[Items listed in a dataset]
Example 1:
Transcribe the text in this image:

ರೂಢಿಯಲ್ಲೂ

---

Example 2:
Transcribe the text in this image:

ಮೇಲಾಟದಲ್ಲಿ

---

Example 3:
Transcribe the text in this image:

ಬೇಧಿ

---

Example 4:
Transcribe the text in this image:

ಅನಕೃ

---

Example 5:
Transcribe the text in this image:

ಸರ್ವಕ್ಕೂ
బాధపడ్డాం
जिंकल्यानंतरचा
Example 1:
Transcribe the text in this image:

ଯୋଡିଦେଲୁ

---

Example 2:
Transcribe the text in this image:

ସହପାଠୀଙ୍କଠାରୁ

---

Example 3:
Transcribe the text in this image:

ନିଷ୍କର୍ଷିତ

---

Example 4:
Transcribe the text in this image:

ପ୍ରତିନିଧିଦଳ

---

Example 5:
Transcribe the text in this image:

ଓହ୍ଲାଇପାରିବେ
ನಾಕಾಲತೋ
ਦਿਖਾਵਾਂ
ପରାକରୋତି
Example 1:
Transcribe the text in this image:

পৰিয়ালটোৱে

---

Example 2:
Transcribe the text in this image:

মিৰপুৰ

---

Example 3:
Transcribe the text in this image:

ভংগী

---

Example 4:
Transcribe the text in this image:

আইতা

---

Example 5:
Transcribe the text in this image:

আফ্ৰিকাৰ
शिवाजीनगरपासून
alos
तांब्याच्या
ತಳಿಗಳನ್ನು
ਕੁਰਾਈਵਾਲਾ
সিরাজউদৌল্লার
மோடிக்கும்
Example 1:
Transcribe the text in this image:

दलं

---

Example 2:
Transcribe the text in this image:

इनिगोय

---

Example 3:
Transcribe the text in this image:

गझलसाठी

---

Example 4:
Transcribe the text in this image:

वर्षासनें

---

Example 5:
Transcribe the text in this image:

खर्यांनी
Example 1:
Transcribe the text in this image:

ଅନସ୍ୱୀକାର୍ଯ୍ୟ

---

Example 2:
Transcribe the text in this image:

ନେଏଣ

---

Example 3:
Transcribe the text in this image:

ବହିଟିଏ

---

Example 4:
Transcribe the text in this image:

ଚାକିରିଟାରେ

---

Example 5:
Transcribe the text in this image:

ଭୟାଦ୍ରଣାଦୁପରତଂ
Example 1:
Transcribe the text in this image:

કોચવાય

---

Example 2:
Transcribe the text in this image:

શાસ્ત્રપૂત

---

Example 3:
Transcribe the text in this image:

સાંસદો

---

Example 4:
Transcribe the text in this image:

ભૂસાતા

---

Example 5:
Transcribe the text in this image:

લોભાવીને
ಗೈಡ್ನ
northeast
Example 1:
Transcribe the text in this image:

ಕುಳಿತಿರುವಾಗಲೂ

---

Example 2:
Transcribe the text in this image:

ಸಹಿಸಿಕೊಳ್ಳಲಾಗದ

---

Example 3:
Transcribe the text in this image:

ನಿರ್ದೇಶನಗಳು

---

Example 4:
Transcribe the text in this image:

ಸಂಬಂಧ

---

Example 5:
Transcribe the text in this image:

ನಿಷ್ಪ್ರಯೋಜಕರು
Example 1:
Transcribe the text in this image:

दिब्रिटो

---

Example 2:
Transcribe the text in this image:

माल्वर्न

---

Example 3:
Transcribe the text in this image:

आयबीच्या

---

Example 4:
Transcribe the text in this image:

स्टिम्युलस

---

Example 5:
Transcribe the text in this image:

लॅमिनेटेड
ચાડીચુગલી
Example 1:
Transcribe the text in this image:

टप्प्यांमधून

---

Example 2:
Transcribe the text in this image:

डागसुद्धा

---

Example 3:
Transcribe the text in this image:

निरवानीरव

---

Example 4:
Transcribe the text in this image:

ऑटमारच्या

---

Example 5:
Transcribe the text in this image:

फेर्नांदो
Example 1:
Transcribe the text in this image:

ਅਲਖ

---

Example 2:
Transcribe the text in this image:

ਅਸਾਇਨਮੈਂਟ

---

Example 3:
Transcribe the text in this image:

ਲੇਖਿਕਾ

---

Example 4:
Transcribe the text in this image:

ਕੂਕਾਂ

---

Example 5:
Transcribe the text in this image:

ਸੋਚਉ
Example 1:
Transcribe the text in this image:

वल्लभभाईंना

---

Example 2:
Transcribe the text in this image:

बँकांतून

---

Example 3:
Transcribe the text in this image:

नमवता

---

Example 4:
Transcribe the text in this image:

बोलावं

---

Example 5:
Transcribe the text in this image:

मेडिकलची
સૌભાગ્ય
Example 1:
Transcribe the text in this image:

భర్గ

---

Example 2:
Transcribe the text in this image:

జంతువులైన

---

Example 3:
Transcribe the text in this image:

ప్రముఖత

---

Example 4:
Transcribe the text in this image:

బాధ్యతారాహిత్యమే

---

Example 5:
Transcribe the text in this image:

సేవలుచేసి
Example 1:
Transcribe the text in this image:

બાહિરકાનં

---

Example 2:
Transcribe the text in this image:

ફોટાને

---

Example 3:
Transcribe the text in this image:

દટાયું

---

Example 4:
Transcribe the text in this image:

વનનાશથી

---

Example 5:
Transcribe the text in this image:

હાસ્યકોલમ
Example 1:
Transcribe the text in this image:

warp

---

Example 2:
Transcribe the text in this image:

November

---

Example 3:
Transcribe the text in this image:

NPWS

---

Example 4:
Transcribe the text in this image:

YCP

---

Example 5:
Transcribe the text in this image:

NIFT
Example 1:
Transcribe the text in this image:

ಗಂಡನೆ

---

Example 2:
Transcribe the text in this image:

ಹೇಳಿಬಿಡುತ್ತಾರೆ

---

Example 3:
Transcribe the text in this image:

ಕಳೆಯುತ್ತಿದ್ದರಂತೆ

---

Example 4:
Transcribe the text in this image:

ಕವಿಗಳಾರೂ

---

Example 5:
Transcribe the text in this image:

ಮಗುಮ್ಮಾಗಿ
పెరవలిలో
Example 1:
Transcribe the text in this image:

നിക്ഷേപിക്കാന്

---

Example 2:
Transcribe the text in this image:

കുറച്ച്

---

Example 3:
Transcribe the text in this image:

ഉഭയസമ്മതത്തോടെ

About this task >> Output the records above in their entirety, exactly.

Final answer >>
Example 1:
Transcribe the text in this image:

ರೂಢಿಯಲ್ಲೂ

---

Example 2:
Transcribe the text in this image:

ಮೇಲಾಟದಲ್ಲಿ

---

Example 3:
Transcribe the text in this image:

ಬೇಧಿ

---

Example 4:
Transcribe the text in this image:

ಅನಕೃ

---

Example 5:
Transcribe the text in this image:

ಸರ್ವಕ್ಕೂ
బాధపడ్డాం
जिंकल्यानंतरचा
Example 1:
Transcribe the text in this image:

ଯୋଡିଦେଲୁ

---

Example 2:
Transcribe the text in this image:

ସହପାଠୀଙ୍କଠାରୁ

---

Example 3:
Transcribe the text in this image:

ନିଷ୍କର୍ଷିତ

---

Example 4:
Transcribe the text in this image:

ପ୍ରତିନିଧିଦଳ

---

Example 5:
Transcribe the text in this image:

ଓହ୍ଲାଇପାରିବେ
ನಾಕಾಲತೋ
ਦਿਖਾਵਾਂ
ପରାକରୋତି
Example 1:
Transcribe the text in this image:

পৰিয়ালটোৱে

---

Example 2:
Transcribe the text in this image:

মিৰপুৰ

---

Example 3:
Transcribe the text in this image:

ভংগী

---

Example 4:
Transcribe the text in this image:

আইতা

---

Example 5:
Transcribe the text in this image:

আফ্ৰিকাৰ
शिवाजीनगरपासून
alos
तांब्याच्या
ತಳಿಗಳನ್ನು
ਕੁਰਾਈਵਾਲਾ
সিরাজউদৌল্লার
மோடிக்கும்
Example 1:
Transcribe the text in this image:

दलं

---

Example 2:
Transcribe the text in this image:

इनिगोय

---

Example 3:
Transcribe the text in this image:

गझलसाठी

---

Example 4:
Transcribe the text in this image:

वर्षासनें

---

Example 5:
Transcribe the text in this image:

खर्यांनी
Example 1:
Transcribe the text in this image:

ଅନସ୍ୱୀକାର୍ଯ୍ୟ

---

Example 2:
Transcribe the text in this image:

ନେଏଣ

---

Example 3:
Transcribe the text in this image:

ବହିଟିଏ

---

Example 4:
Transcribe the text in this image:

ଚାକିରିଟାରେ

---

Example 5:
Transcribe the text in this image:

ଭୟାଦ୍ରଣାଦୁପରତଂ
Example 1:
Transcribe the text in this image:

કોચવાય

---

Example 2:
Transcribe the text in this image:

શાસ્ત્રપૂત

---

Example 3:
Transcribe the text in this image:

સાંસદો

---

Example 4:
Transcribe the text in this image:

ભૂસાતા

---

Example 5:
Transcribe the text in this image:

લોભાવીને
ಗೈಡ್ನ
northeast
Example 1:
Transcribe the text in this image:

ಕುಳಿತಿರುವಾಗಲೂ

---

Example 2:
Transcribe the text in this image:

ಸಹಿಸಿಕೊಳ್ಳಲಾಗದ

---

Example 3:
Transcribe the text in this image:

ನಿರ್ದೇಶನಗಳು

---

Example 4:
Transcribe the text in this image:

ಸಂಬಂಧ

---

Example 5:
Transcribe the text in this image:

ನಿಷ್ಪ್ರಯೋಜಕರು
Example 1:
Transcribe the text in this image:

दिब्रिटो

---

Example 2:
Transcribe the text in this image:

माल्वर्न

---

Example 3:
Transcribe the text in this image:

आयबीच्या

---

Example 4:
Transcribe the text in this image:

स्टिम्युलस

---

Example 5:
Transcribe the text in this image:

लॅमिनेटेड
ચાડીચુગલી
Example 1:
Transcribe the text in this image:

टप्प्यांमधून

---

Example 2:
Transcribe the text in this image:

डागसुद्धा

---

Example 3:
Transcribe the text in this image:

निरवानीरव

---

Example 4:
Transcribe the text in this image:

ऑटमारच्या

---

Example 5:
Transcribe the text in this image:

फेर्नांदो
Example 1:
Transcribe the text in this image:

ਅਲਖ

---

Example 2:
Transcribe the text in this image:

ਅਸਾਇਨਮੈਂਟ

---

Example 3:
Transcribe the text in this image:

ਲੇਖਿਕਾ

---

Example 4:
Transcribe the text in this image:

ਕੂਕਾਂ

---

Example 5:
Transcribe the text in this image:

ਸੋਚਉ
Example 1:
Transcribe the text in this image:

वल्लभभाईंना

---

Example 2:
Transcribe the text in this image:

बँकांतून

---

Example 3:
Transcribe the text in this image:

नमवता

---

Example 4:
Transcribe the text in this image:

बोलावं

---

Example 5:
Transcribe the text in this image:

मेडिकलची
સૌભાગ્ય
Example 1:
Transcribe the text in this image:

భర్గ

---

Example 2:
Transcribe the text in this image:

జంతువులైన

---

Example 3:
Transcribe the text in this image:

ప్రముఖత

---

Example 4:
Transcribe the text in this image:

బాధ్యతారాహిత్యమే

---

Example 5:
Transcribe the text in this image:

సేవలుచేసి
Example 1:
Transcribe the text in this image:

બાહિરકાનં

---

Example 2:
Transcribe the text in this image:

ફોટાને

---

Example 3:
Transcribe the text in this image:

દટાયું

---

Example 4:
Transcribe the text in this image:

વનનાશથી

---

Example 5:
Transcribe the text in this image:

હાસ્યકોલમ
Example 1:
Transcribe the text in this image:

warp

---

Example 2:
Transcribe the text in this image:

November

---

Example 3:
Transcribe the text in this image:

NPWS

---

Example 4:
Transcribe the text in this image:

YCP

---

Example 5:
Transcribe the text in this image:

NIFT
Example 1:
Transcribe the text in this image:

ಗಂಡನೆ

---

Example 2:
Transcribe the text in this image:

ಹೇಳಿಬಿಡುತ್ತಾರೆ

---

Example 3:
Transcribe the text in this image:

ಕಳೆಯುತ್ತಿದ್ದರಂತೆ

---

Example 4:
Transcribe the text in this image:

ಕವಿಗಳಾರೂ

---

Example 5:
Transcribe the text in this image:

ಮಗುಮ್ಮಾಗಿ
పెరవలిలో
Example 1:
Transcribe the text in this image:

നിക്ഷേപിക്കാന്

---

Example 2:
Transcribe the text in this image:

കുറച്ച്

---

Example 3:
Transcribe the text in this image:

ഉഭയസമ്മതത്തോടെ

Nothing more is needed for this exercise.